#### Assigned task
Could you restate the whole listing below word for word, minus the pictures?

Segment Start: Information supplied

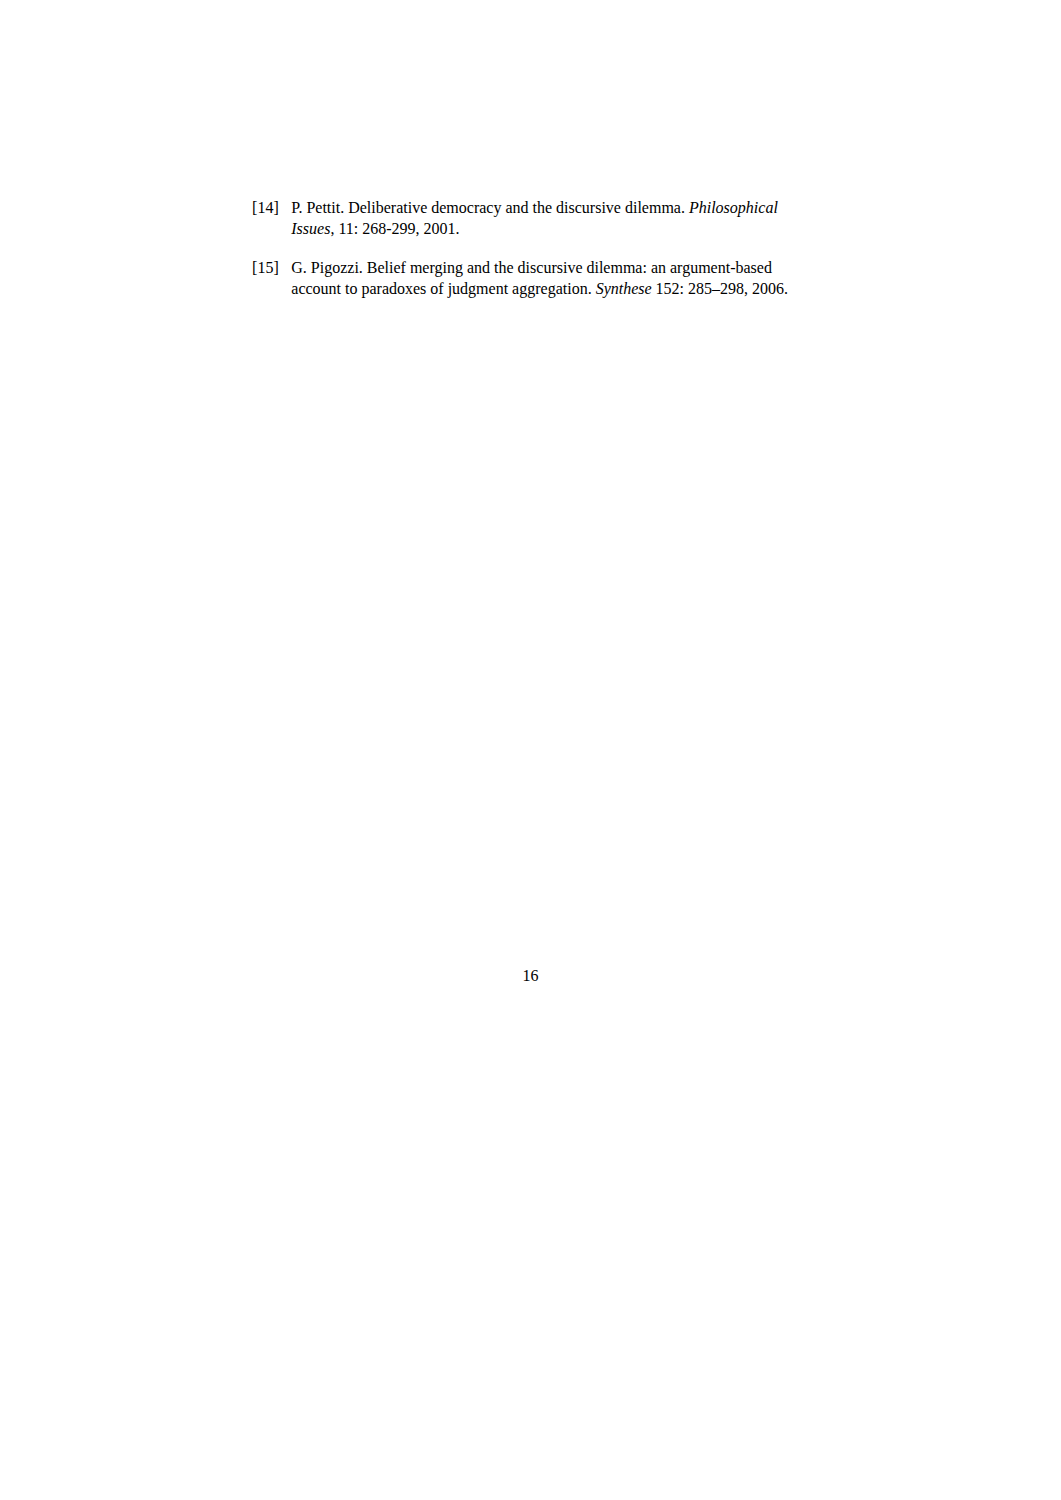[14] P. Pettit. Deliberative democracy and the discursive dilemma. Philosophical Issues, 11: 268-299, 2001.
[15] G. Pigozzi. Belief merging and the discursive dilemma: an argument-based account to paradoxes of judgment aggregation. Synthese 152: 285–298, 2006.
16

Segment End: Information supplied

#### Output of the task
[14] P. Pettit. Deliberative democracy and the discursive dilemma. Philosophical Issues, 11: 268-299, 2001.
[15] G. Pigozzi. Belief merging and the discursive dilemma: an argument-based account to paradoxes of judgment aggregation. Synthese 152: 285–298, 2006.
16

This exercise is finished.